▶ Directions for this task: Throughout the records below, find each line holding "need" and copy it.

===== Source data =====

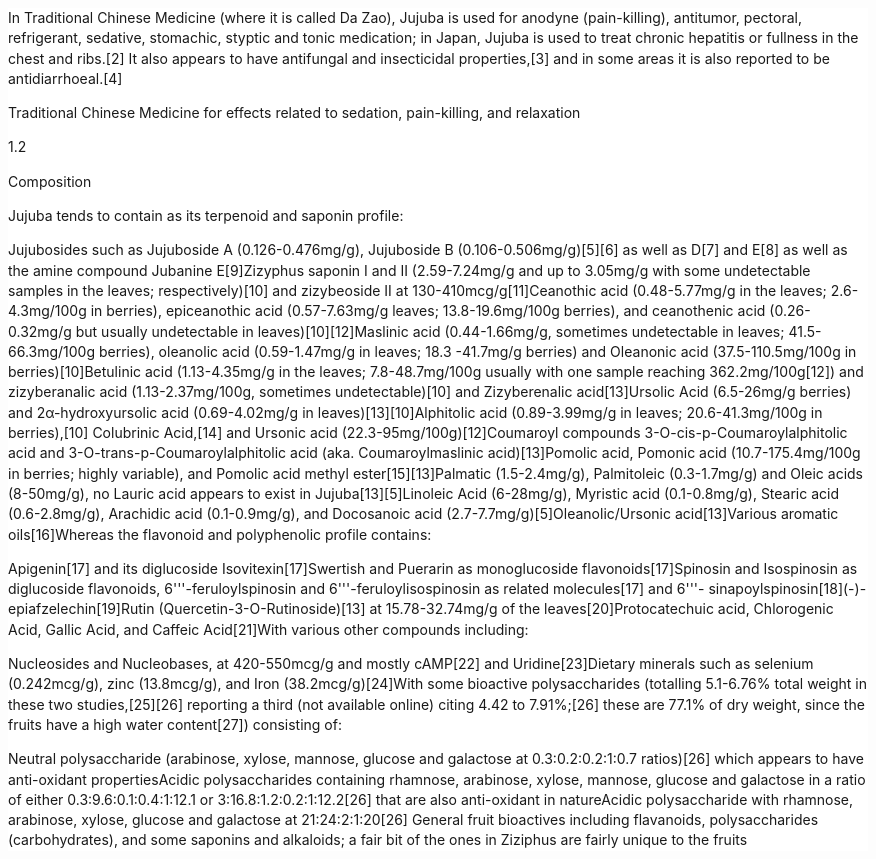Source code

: In Traditional Chinese Medicine (where it is called Da Zao), Jujuba is used for anodyne (pain\-killing), antitumor, pectoral, refrigerant, sedative, stomachic, styptic and tonic medication; in Japan, Jujuba is used to treat chronic hepatitis or fullness in the chest and ribs.\[2] It also appears to have antifungal and insecticidal properties,\[3] and in some areas it is also reported to be antidiarrhoeal.\[4]


Traditional Chinese Medicine for effects related to sedation, pain\-killing, and relaxation


1.2

Composition

Jujuba tends to contain as its terpenoid and saponin profile:

Jujubosides such as Jujuboside A (0\.126\-0\.476mg/g), Jujuboside B (0\.106\-0\.506mg/g)\[5]\[6] as well as D\[7] and E\[8] as well as the amine compound Jubanine E\[9]Zizyphus saponin I and II (2\.59\-7\.24mg/g and up to 3\.05mg/g with some undetectable samples in the leaves; respectively)\[10] and zizybeoside II at 130\-410mcg/g\[11]Ceanothic acid (0\.48\-5\.77mg/g in the leaves; 2\.6\-4\.3mg/100g in berries), epiceanothic acid (0\.57\-7\.63mg/g leaves; 13\.8\-19\.6mg/100g berries), and ceanothenic acid (0\.26\-0\.32mg/g but usually undetectable in leaves)\[10]\[12]Maslinic acid (0\.44\-1\.66mg/g, sometimes undetectable in leaves; 41\.5\-66\.3mg/100g berries), oleanolic acid (0\.59\-1\.47mg/g in leaves; 18\.3 \-41\.7mg/g berries) and Oleanonic acid (37\.5\-110\.5mg/100g in berries)\[10]Betulinic acid (1\.13\-4\.35mg/g in the leaves; 7\.8\-48\.7mg/100g usually with one sample reaching 362\.2mg/100g\[12]) and zizyberanalic acid (1\.13\-2\.37mg/100g, sometimes undetectable)\[10] and Zizyberenalic acid\[13]Ursolic Acid (6\.5\-26mg/g berries) and 2α\-hydroxyursolic acid (0\.69\-4\.02mg/g in leaves)\[13]\[10]Alphitolic acid (0\.89\-3\.99mg/g in leaves; 20\.6\-41\.3mg/100g in berries),\[10] Colubrinic Acid,\[14] and Ursonic acid (22\.3\-95mg/100g)\[12]Coumaroyl compounds 3\-O\-cis\-p\-Coumaroylalphitolic acid and 3\-O\-trans\-p\-Coumaroylalphitolic acid (aka. Coumaroylmaslinic acid)\[13]Pomolic acid, Pomonic acid (10\.7\-175\.4mg/100g in berries; highly variable), and Pomolic acid methyl ester\[15]\[13]Palmatic (1\.5\-2\.4mg/g), Palmitoleic (0\.3\-1\.7mg/g) and Oleic acids (8\-50mg/g), no Lauric acid appears to exist in Jujuba\[13]\[5]Linoleic Acid (6\-28mg/g), Myristic acid (0\.1\-0\.8mg/g), Stearic acid (0\.6\-2\.8mg/g), Arachidic acid (0\.1\-0\.9mg/g), and Docosanoic acid (2\.7\-7\.7mg/g)\[5]Oleanolic/Ursonic acid\[13]Various aromatic oils\[16]Whereas the flavonoid and polyphenolic profile contains:

Apigenin\[17] and its diglucoside Isovitexin\[17]Swertish and Puerarin as monoglucoside flavonoids\[17]Spinosin and Isospinosin as diglucoside flavonoids, 6'''\-feruloylspinosin and 6'''\-feruloylisospinosin as related molecules\[17] and 6'''\-
sinapoylspinosin\[18](\-)\-epiafzelechin\[19]Rutin (Quercetin\-3\-O\-Rutinoside)\[13] at 15\.78\-32\.74mg/g of the leaves\[20]Protocatechuic acid, Chlorogenic Acid, Gallic Acid, and Caffeic Acid\[21]With various other compounds including:

Nucleosides and Nucleobases, at 420\-550mcg/g and mostly cAMP\[22] and Uridine\[23]Dietary minerals such as selenium (0\.242mcg/g), zinc (13\.8mcg/g), and Iron (38\.2mcg/g)\[24]With some bioactive polysaccharides (totalling 5\.1\-6\.76% total weight in these two studies,\[25]\[26] reporting a third (not available online) citing 4\.42 to 7\.91%;\[26] these are 77\.1% of dry weight, since the fruits have a high water content\[27]) consisting of:

Neutral polysaccharide (arabinose, xylose, mannose, glucose and galactose at 0\.3:0\.2:0\.2:1:0\.7 ratios)\[26] which appears to have anti\-oxidant propertiesAcidic polysaccharides containing rhamnose, arabinose, xylose, mannose, glucose and galactose in a ratio of either 0\.3:9\.6:0\.1:0\.4:1:12\.1 or 3:16\.8:1\.2:0\.2:1:12\.2\[26] that are also anti\-oxidant in natureAcidic polysaccharide with rhamnose, arabinose, xylose, glucose and galactose at 21:24:2:1:20\[26]
General fruit bioactives including flavanoids, polysaccharides (carbohydrates), and some saponins and alkaloids; a fair bit of the ones in Ziziphus are fairly unique to the fruits

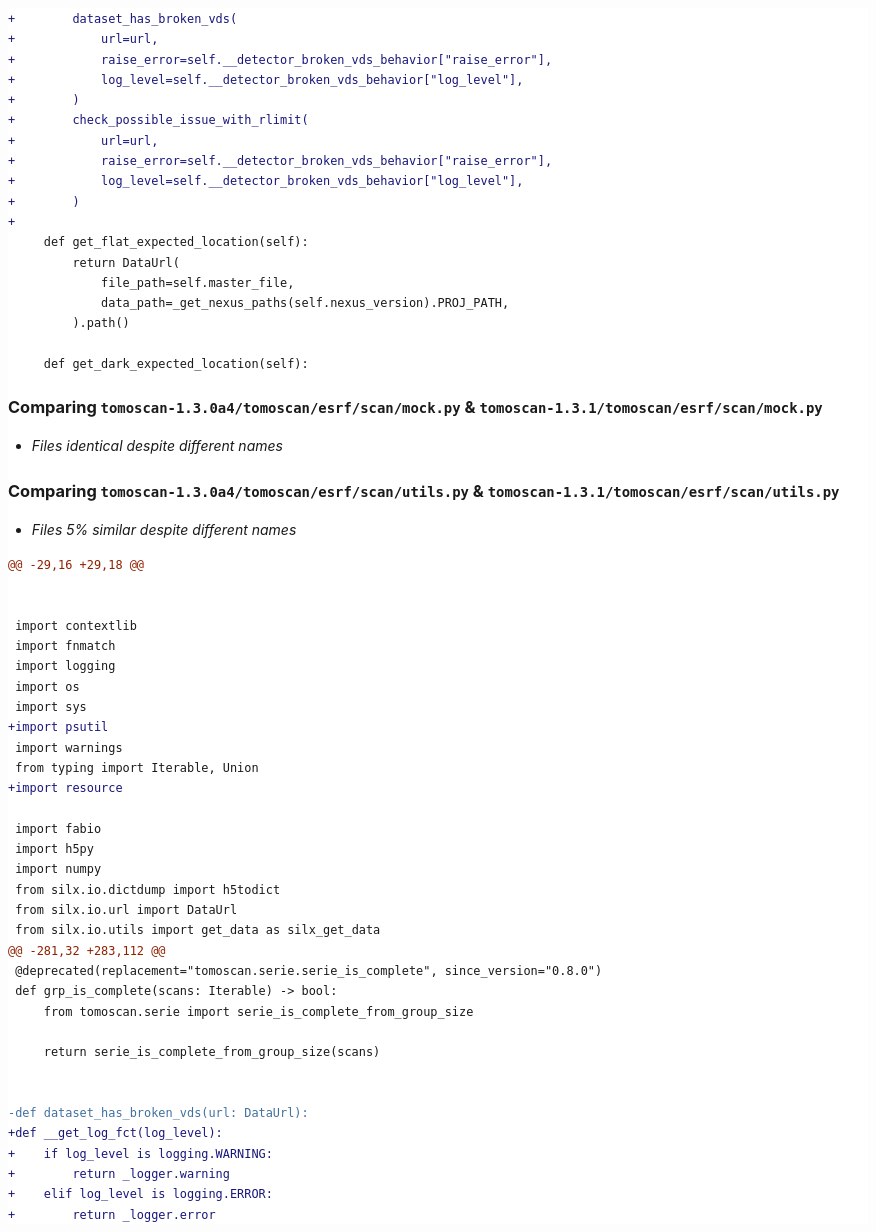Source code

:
 ```diff
+        dataset_has_broken_vds(
+            url=url,
+            raise_error=self.__detector_broken_vds_behavior["raise_error"],
+            log_level=self.__detector_broken_vds_behavior["log_level"],
+        )
+        check_possible_issue_with_rlimit(
+            url=url,
+            raise_error=self.__detector_broken_vds_behavior["raise_error"],
+            log_level=self.__detector_broken_vds_behavior["log_level"],
+        )
+
     def get_flat_expected_location(self):
         return DataUrl(
             file_path=self.master_file,
             data_path=_get_nexus_paths(self.nexus_version).PROJ_PATH,
         ).path()
 
     def get_dark_expected_location(self):
```

### Comparing `tomoscan-1.3.0a4/tomoscan/esrf/scan/mock.py` & `tomoscan-1.3.1/tomoscan/esrf/scan/mock.py`

 * *Files identical despite different names*

### Comparing `tomoscan-1.3.0a4/tomoscan/esrf/scan/utils.py` & `tomoscan-1.3.1/tomoscan/esrf/scan/utils.py`

 * *Files 5% similar despite different names*

```diff
@@ -29,16 +29,18 @@
 
 
 import contextlib
 import fnmatch
 import logging
 import os
 import sys
+import psutil
 import warnings
 from typing import Iterable, Union
+import resource
 
 import fabio
 import h5py
 import numpy
 from silx.io.dictdump import h5todict
 from silx.io.url import DataUrl
 from silx.io.utils import get_data as silx_get_data
@@ -281,32 +283,112 @@
 @deprecated(replacement="tomoscan.serie.serie_is_complete", since_version="0.8.0")
 def grp_is_complete(scans: Iterable) -> bool:
     from tomoscan.serie import serie_is_complete_from_group_size
 
     return serie_is_complete_from_group_size(scans)
 
 
-def dataset_has_broken_vds(url: DataUrl):
+def __get_log_fct(log_level):
+    if log_level is logging.WARNING:
+        return _logger.warning
+    elif log_level is logging.ERROR:
+        return _logger.error
```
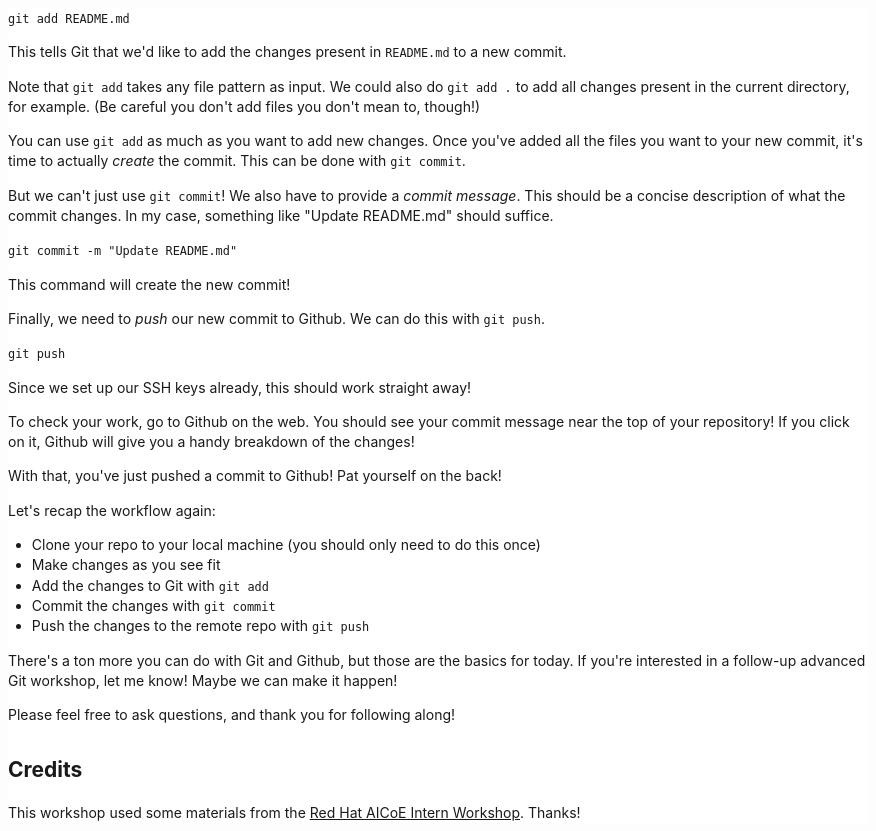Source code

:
 ```shell
git add README.md
```

This tells Git that we'd like to add the changes present in `README.md` to a new commit.

Note that `git add` takes any file pattern as input. We could also do `git add .` to add all changes present in the current directory, for example. (Be careful you don't add files you don't mean to, though!)

You can use `git add` as much as you want to add new changes. Once you've added all the files you want to your new commit, it's time to actually _create_ the commit. This can be done with `git commit`.

But we can't just use `git commit`! We also have to provide a _commit message_. This should be a concise description of what the commit changes. In my case, something like "Update README.md" should suffice.

```shell
git commit -m "Update README.md"
```

This command will create the new commit!

Finally, we need to _push_ our new commit to Github. We can do this with `git push`.

```shell
git push
```

Since we set up our SSH keys already, this should work straight away!

To check your work, go to Github on the web. You should see your commit message near the top of your repository! If you click on it, Github will give you a handy breakdown of the changes!

With that, you've just pushed a commit to Github! Pat yourself on the back!

Let's recap the workflow again:

- Clone your repo to your local machine (you should only need to do this once)
- Make changes as you see fit
- Add the changes to Git with `git add`
- Commit the changes with `git commit`
- Push the changes to the remote repo with `git push`

There's a ton more you can do with Git and Github, but those are the basics for today. If you're interested in a follow-up advanced Git workshop, let me know! Maybe we can make it happen!

Please feel free to ask questions, and thank you for following along!

## Credits

This workshop used some materials from the [Red Hat AICoE Intern Workshop](https://github.com/AICoE/workshop-intern-bootcamp-git/blob/main/0-set-up.md). Thanks!
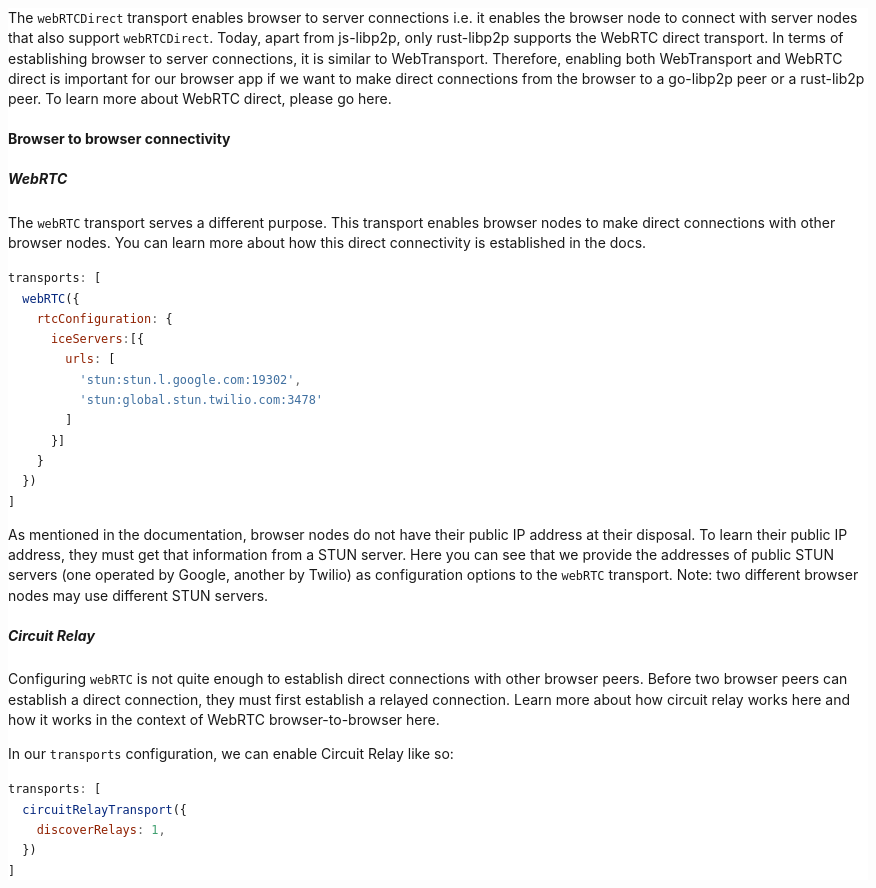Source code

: The `webRTCDirect` transport enables browser to server connections i.e. it enables the browser node to connect with server nodes that also support `webRTCDirect`.
Today, apart from js-libp2p, only rust-libp2p supports the WebRTC direct transport.
In terms of establishing browser to server connections, it is similar to WebTransport.
Therefore, enabling both WebTransport and WebRTC direct is important for our browser app if we want to make direct connections from the browser to a go-libp2p peer or a rust-lib2p peer.
To learn more about WebRTC direct, please go here.

#### Browser to browser connectivity

##### WebRTC

The `webRTC` transport serves a different purpose.
This transport enables browser nodes to make direct connections with other browser nodes.
You can learn more about how this direct connectivity is established in the docs.

```JavaScript
transports: [
  webRTC({
    rtcConfiguration: {
      iceServers:[{
        urls: [
          'stun:stun.l.google.com:19302',
          'stun:global.stun.twilio.com:3478'
        ]
      }]
    }
  })
]
```
As mentioned in the documentation, browser nodes do not have their public IP address at their disposal.
To learn their public IP address, they must get that information from a STUN server.
Here you can see that we provide the addresses of public STUN servers (one operated by Google, another by Twilio) as configuration options to the `webRTC` transport.
Note: two different browser nodes may use different STUN servers.

##### Circuit Relay

Configuring `webRTC` is not quite enough to establish direct connections with other browser peers.
Before two browser peers can establish a direct connection, they must first establish a relayed connection.
Learn more about how circuit relay works here and how it works in the context of WebRTC browser-to-browser here.

In our `transports` configuration, we can enable Circuit Relay like so:

```JavaScript
transports: [
  circuitRelayTransport({
    discoverRelays: 1,
  })
]
```
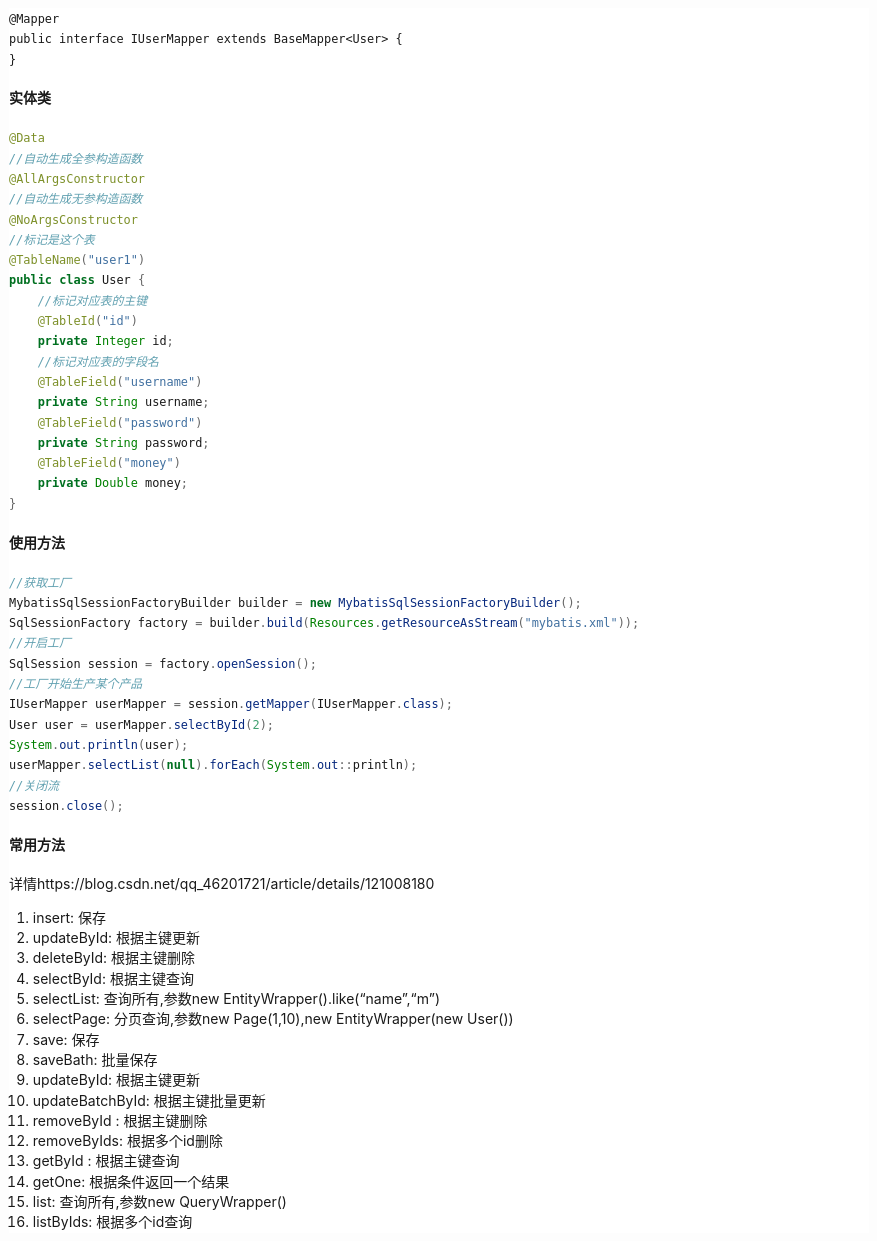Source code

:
 ```jaxa
@Mapper
public interface IUserMapper extends BaseMapper<User> {
}
```

#### 实体类

```java
@Data
//自动生成全参构造函数
@AllArgsConstructor
//自动生成无参构造函数
@NoArgsConstructor
//标记是这个表
@TableName("user1")
public class User {
    //标记对应表的主键
    @TableId("id")
    private Integer id;
    //标记对应表的字段名
    @TableField("username")
    private String username;
    @TableField("password")
    private String password;
    @TableField("money")
    private Double money;
}
```

#### 使用方法

```java
//获取工厂
MybatisSqlSessionFactoryBuilder builder = new MybatisSqlSessionFactoryBuilder();
SqlSessionFactory factory = builder.build(Resources.getResourceAsStream("mybatis.xml"));
//开启工厂
SqlSession session = factory.openSession();
//工厂开始生产某个产品
IUserMapper userMapper = session.getMapper(IUserMapper.class);
User user = userMapper.selectById(2);
System.out.println(user);
userMapper.selectList(null).forEach(System.out::println);
//关闭流
session.close();
```

#### 常用方法

详情https://blog.csdn.net/qq_46201721/article/details/121008180

1. insert: 保存
2. updateById: 根据主键更新
3. deleteById: 根据主键删除
4. selectById: 根据主键查询
5. selectList: 查询所有,参数new EntityWrapper().like(“name”,“m”)
6. selectPage: 分页查询,参数new Page(1,10),new EntityWrapper(new User())
7. save: 保存
8. saveBath: 批量保存
9. updateById: 根据主键更新
10. updateBatchById: 根据主键批量更新
11. removeById : 根据主键删除
12. removeByIds: 根据多个id删除
13. getById : 根据主键查询
14. getOne: 根据条件返回一个结果
15. list: 查询所有,参数new QueryWrapper()
16. listByIds: 根据多个id查询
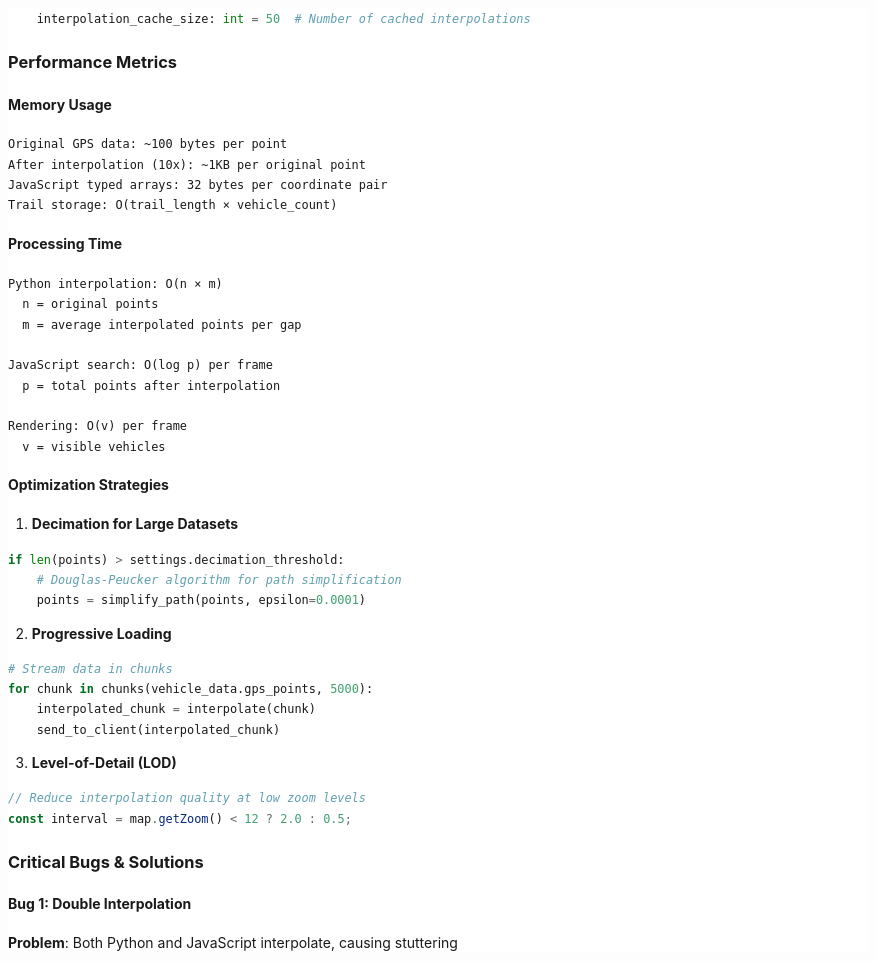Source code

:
 ```python
    interpolation_cache_size: int = 50  # Number of cached interpolations
```

### Performance Metrics

#### Memory Usage
```
Original GPS data: ~100 bytes per point
After interpolation (10x): ~1KB per original point
JavaScript typed arrays: 32 bytes per coordinate pair
Trail storage: O(trail_length × vehicle_count)
```

#### Processing Time
```
Python interpolation: O(n × m)
  n = original points
  m = average interpolated points per gap

JavaScript search: O(log p) per frame
  p = total points after interpolation

Rendering: O(v) per frame
  v = visible vehicles
```

#### Optimization Strategies

1. **Decimation for Large Datasets**
```python
if len(points) > settings.decimation_threshold:
    # Douglas-Peucker algorithm for path simplification
    points = simplify_path(points, epsilon=0.0001)
```

2. **Progressive Loading**
```python
# Stream data in chunks
for chunk in chunks(vehicle_data.gps_points, 5000):
    interpolated_chunk = interpolate(chunk)
    send_to_client(interpolated_chunk)
```

3. **Level-of-Detail (LOD)**
```javascript
// Reduce interpolation quality at low zoom levels
const interval = map.getZoom() < 12 ? 2.0 : 0.5;
```

### Critical Bugs & Solutions

#### Bug 1: Double Interpolation
**Problem**: Both Python and JavaScript interpolate, causing stuttering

=====

▶ Your response:
Finally, we need to _push_ our new commit to Github. We can do this with `git push`.
- Clone your repo to your local machine (you should only need to do this once)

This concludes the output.